---- Supplied information
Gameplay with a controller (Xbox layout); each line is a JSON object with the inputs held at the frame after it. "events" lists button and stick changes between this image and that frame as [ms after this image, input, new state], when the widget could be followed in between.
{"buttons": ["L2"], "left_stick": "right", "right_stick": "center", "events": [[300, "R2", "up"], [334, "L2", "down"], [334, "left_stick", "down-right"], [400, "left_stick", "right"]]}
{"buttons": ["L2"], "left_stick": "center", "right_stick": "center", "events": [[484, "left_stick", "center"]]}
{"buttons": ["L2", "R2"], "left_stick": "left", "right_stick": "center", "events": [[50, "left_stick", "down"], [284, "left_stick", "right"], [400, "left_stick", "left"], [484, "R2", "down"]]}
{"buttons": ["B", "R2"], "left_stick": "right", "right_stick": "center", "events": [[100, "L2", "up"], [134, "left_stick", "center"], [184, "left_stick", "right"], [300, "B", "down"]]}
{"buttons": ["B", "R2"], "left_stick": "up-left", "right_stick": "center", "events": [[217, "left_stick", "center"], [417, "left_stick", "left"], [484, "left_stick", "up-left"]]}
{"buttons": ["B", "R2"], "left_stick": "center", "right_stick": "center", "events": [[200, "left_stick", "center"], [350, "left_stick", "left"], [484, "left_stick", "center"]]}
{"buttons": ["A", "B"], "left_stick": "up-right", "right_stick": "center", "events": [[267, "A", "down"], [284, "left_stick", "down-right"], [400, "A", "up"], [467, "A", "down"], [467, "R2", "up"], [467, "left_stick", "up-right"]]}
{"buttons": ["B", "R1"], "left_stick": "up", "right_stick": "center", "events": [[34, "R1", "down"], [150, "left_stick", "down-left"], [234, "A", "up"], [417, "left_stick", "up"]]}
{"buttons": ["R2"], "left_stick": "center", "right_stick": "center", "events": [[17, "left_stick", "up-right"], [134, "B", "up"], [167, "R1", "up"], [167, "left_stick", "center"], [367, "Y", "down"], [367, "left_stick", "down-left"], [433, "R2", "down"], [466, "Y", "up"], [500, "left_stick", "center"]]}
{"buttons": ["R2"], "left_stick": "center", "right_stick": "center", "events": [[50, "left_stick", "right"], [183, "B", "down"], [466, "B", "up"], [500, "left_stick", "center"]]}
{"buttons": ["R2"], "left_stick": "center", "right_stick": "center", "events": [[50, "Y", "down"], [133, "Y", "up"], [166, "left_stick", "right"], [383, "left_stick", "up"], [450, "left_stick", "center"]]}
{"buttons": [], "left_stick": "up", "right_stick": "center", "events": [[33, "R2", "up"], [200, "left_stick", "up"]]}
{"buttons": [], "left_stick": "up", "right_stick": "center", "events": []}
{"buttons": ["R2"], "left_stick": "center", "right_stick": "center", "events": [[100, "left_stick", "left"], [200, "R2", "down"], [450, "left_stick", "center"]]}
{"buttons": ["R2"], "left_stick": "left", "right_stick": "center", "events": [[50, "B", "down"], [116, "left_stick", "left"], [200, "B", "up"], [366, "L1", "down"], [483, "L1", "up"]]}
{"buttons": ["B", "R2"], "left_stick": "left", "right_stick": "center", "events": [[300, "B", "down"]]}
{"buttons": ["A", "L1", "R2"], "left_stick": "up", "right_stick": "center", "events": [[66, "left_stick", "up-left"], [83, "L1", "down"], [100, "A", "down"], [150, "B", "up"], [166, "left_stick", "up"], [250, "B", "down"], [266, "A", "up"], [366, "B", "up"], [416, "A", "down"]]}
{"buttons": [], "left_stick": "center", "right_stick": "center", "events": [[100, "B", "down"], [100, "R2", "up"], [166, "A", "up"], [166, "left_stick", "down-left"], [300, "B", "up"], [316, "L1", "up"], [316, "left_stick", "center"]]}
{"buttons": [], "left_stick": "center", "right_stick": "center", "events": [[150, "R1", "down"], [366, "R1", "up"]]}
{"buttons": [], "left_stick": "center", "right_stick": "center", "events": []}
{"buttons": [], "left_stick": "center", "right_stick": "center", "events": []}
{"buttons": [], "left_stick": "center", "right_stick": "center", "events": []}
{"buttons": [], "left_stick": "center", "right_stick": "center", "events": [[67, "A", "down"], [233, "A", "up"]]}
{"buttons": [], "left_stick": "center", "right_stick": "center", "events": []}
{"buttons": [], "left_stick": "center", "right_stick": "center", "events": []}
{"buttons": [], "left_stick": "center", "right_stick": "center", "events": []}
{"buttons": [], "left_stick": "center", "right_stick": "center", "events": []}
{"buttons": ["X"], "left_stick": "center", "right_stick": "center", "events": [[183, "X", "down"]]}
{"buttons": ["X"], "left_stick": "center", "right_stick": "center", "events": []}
--------
▶ Activity: Every record must be retyped so that it matches the original exactly.

▶ Task result:
Gameplay with a controller (Xbox layout); each line is a JSON object with the inputs held at the frame after it. "events" lists button and stick changes between this image and that frame as [ms after this image, input, new state], when the widget could be followed in between.
{"buttons": ["L2"], "left_stick": "right", "right_stick": "center", "events": [[300, "R2", "up"], [334, "L2", "down"], [334, "left_stick", "down-right"], [400, "left_stick", "right"]]}
{"buttons": ["L2"], "left_stick": "center", "right_stick": "center", "events": [[484, "left_stick", "center"]]}
{"buttons": ["L2", "R2"], "left_stick": "left", "right_stick": "center", "events": [[50, "left_stick", "down"], [284, "left_stick", "right"], [400, "left_stick", "left"], [484, "R2", "down"]]}
{"buttons": ["B", "R2"], "left_stick": "right", "right_stick": "center", "events": [[100, "L2", "up"], [134, "left_stick", "center"], [184, "left_stick", "right"], [300, "B", "down"]]}
{"buttons": ["B", "R2"], "left_stick": "up-left", "right_stick": "center", "events": [[217, "left_stick", "center"], [417, "left_stick", "left"], [484, "left_stick", "up-left"]]}
{"buttons": ["B", "R2"], "left_stick": "center", "right_stick": "center", "events": [[200, "left_stick", "center"], [350, "left_stick", "left"], [484, "left_stick", "center"]]}
{"buttons": ["A", "B"], "left_stick": "up-right", "right_stick": "center", "events": [[267, "A", "down"], [284, "left_stick", "down-right"], [400, "A", "up"], [467, "A", "down"], [467, "R2", "up"], [467, "left_stick", "up-right"]]}
{"buttons": ["B", "R1"], "left_stick": "up", "right_stick": "center", "events": [[34, "R1", "down"], [150, "left_stick", "down-left"], [234, "A", "up"], [417, "left_stick", "up"]]}
{"buttons": ["R2"], "left_stick": "center", "right_stick": "center", "events": [[17, "left_stick", "up-right"], [134, "B", "up"], [167, "R1", "up"], [167, "left_stick", "center"], [367, "Y", "down"], [367, "left_stick", "down-left"], [433, "R2", "down"], [466, "Y", "up"], [500, "left_stick", "center"]]}
{"buttons": ["R2"], "left_stick": "center", "right_stick": "center", "events": [[50, "left_stick", "right"], [183, "B", "down"], [466, "B", "up"], [500, "left_stick", "center"]]}
{"buttons": ["R2"], "left_stick": "center", "right_stick": "center", "events": [[50, "Y", "down"], [133, "Y", "up"], [166, "left_stick", "right"], [383, "left_stick", "up"], [450, "left_stick", "center"]]}
{"buttons": [], "left_stick": "up", "right_stick": "center", "events": [[33, "R2", "up"], [200, "left_stick", "up"]]}
{"buttons": [], "left_stick": "up", "right_stick": "center", "events": []}
{"buttons": ["R2"], "left_stick": "center", "right_stick": "center", "events": [[100, "left_stick", "left"], [200, "R2", "down"], [450, "left_stick", "center"]]}
{"buttons": ["R2"], "left_stick": "left", "right_stick": "center", "events": [[50, "B", "down"], [116, "left_stick", "left"], [200, "B", "up"], [366, "L1", "down"], [483, "L1", "up"]]}
{"buttons": ["B", "R2"], "left_stick": "left", "right_stick": "center", "events": [[300, "B", "down"]]}
{"buttons": ["A", "L1", "R2"], "left_stick": "up", "right_stick": "center", "events": [[66, "left_stick", "up-left"], [83, "L1", "down"], [100, "A", "down"], [150, "B", "up"], [166, "left_stick", "up"], [250, "B", "down"], [266, "A", "up"], [366, "B", "up"], [416, "A", "down"]]}
{"buttons": [], "left_stick": "center", "right_stick": "center", "events": [[100, "B", "down"], [100, "R2", "up"], [166, "A", "up"], [166, "left_stick", "down-left"], [300, "B", "up"], [316, "L1", "up"], [316, "left_stick", "center"]]}
{"buttons": [], "left_stick": "center", "right_stick": "center", "events": [[150, "R1", "down"], [366, "R1", "up"]]}
{"buttons": [], "left_stick": "center", "right_stick": "center", "events": []}
{"buttons": [], "left_stick": "center", "right_stick": "center", "events": []}
{"buttons": [], "left_stick": "center", "right_stick": "center", "events": []}
{"buttons": [], "left_stick": "center", "right_stick": "center", "events": [[67, "A", "down"], [233, "A", "up"]]}
{"buttons": [], "left_stick": "center", "right_stick": "center", "events": []}
{"buttons": [], "left_stick": "center", "right_stick": "center", "events": []}
{"buttons": [], "left_stick": "center", "right_stick": "center", "events": []}
{"buttons": [], "left_stick": "center", "right_stick": "center", "events": []}
{"buttons": ["X"], "left_stick": "center", "right_stick": "center", "events": [[183, "X", "down"]]}
{"buttons": ["X"], "left_stick": "center", "right_stick": "center", "events": []}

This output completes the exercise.